Fruit byproducts generally present high moisture content, which makes them perishable. One way to facilitate their subsequent use is to dry them. In the drying process, water is removed using heat, reducing the water activity of the product and increasing its shelf life [9]. Attributes such as color and phenolic compounds can sometimes be altered after drying. Color is considered an important quality attribute to the consumers, and due to the antioxidant capacity of phenolic compounds present in fruits, they have been associated with benefits to human nutrition [10, 11].

Brazilian fruit production is quite diverse but few species are widely commercialized.
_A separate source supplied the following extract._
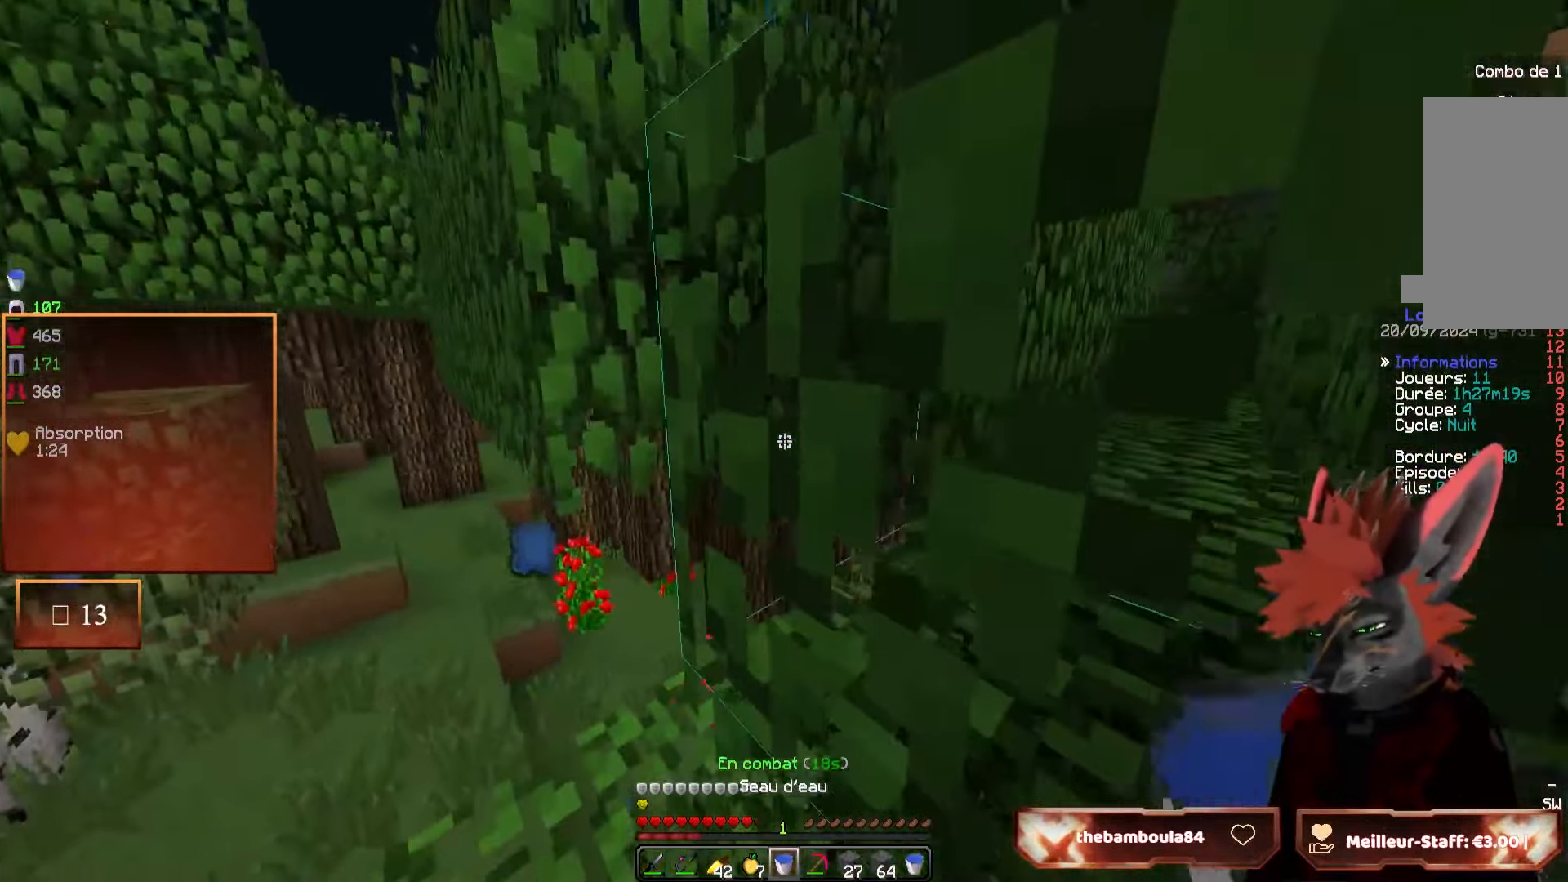
{"keys": ["q", "z"], "mouse": [], "events": [[17, "d", "up"], [317, "q", "down"], [400, "z", "down"]]}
There are many species still unknown that have great potential for exploitation. Many species have even aroused the domestic and foreign interest [12, 13]. Uvaia (Eugenia pyriformis) is a native fruit from the Myrtaceae family that has great potential to be exploited economically and technologically and is currently found in Brazil from the state of São Paulo to Rio Grande do Sul. The fruit is yellow or orange in color, 1.4–4 cm in length with a diameter of approximately 3 cm, pH of approximately 2.8, and acidity of 1.53–3.98% [11, 14].

No studies on the drying of uvaia solid waste have been reported. Thus, the objective of this work was to study mathematical modeling of the drying moisture data and quality parameters of uvaia byproduct dried in a conventional oven, under different conditions, for future application in the food industry.

Materials and methods

Materials

Uvaia byproduct sample was obtained from a native fruit producer, located in the city of Paraibuna (23° 27′53.94′′ South, 45º 42′31.88′′ West), in the state of São Paulo, Brazil, in October (2013). The byproduct was obtained after fresh fruit pulp processing, which was conducted using a pulper with nylon scraper blades (MS25 No. 56,032 model, Tortugan, Atibaia, Brazil). The byproduct comprised peels, bagasse, and seeds. The samples were stored at −18 °C until used. This study did not involve any experimentation with human or animal subjects performed by any of the authors.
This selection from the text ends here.